Do you have any plans to introduce a commuter bike with an internal hub?

I think it should have:
* aluminum or steel frame
* silver or black color that is scratch resistant
* 7-8-9 speed internal hub
* silver rims and 700x32 slick tires
* no suspension
* comfortable saddle
* chain guard
* fenders
* disk or coaster rear brake and disk or V-type front brake
* threaded fork that allows to ajust the handlebar height
* with anti-theft devices: no quick release skewers, etc


There are a few examples:
Trek Soho: https://www.trekbikes.com/us/en/bikes/2008/urban/soho/soho40/









Brodie Ocho:
https://www.brodiebikes.com/2007/2007_bikes/ocho.php#

Boston Roadster:
https://www.antbikemike.com/bostonroadster.html









I think there are no shifters compatible with the drop bars; though, it can be a sportier variant, too.


----------



## covenant (May 21, 2002)

Barabaika said:


> Boston Roadster:
> http://www.antbikemike.com/bostonroadster.html


Mmmmmmmm....he's got some nice stuff 

Make mine a Major Taylor with 29" wheels.


----------



## Barabaika (Jan 15, 2007)

covenant said:


> Mmmmmmmm....he's got some nice stuff
> 
> Make mine a Major Taylor with 29" wheels.

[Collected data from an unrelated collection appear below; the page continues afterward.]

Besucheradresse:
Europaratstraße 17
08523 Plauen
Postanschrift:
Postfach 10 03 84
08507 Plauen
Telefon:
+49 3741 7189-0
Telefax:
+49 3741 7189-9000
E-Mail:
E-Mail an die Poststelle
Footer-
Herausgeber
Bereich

You can buy it already. That thing is called "Beach Cruiser". The tires are really wide.


----------



## Barabaika (Jan 15, 2007)

Trek will have another commuter bike:
*Gary Fisher Simple City 8-Speed*
It seems to have almost everything that I would need.



> One of the most exciting new "urban bikes" at the show was the all-new line of Gary Fisher Simple City bikes. At the show, they had two models on display. The first one a creme-colored, 8-speed "porteur" style bike with a gorgeous, retro-looking front rack. The other model was an equally beautiful ladies version, featuring a simple, classic look, reminiscent of the everyday bikes you see people riding in the streets of Amsterdam and other European cities. Both bikes looked like pur sang urban commuter bikes, featuring a lightweight aluminum frame, full fenders, a nifty wrap-around chainguard, and a double kickstand.


----------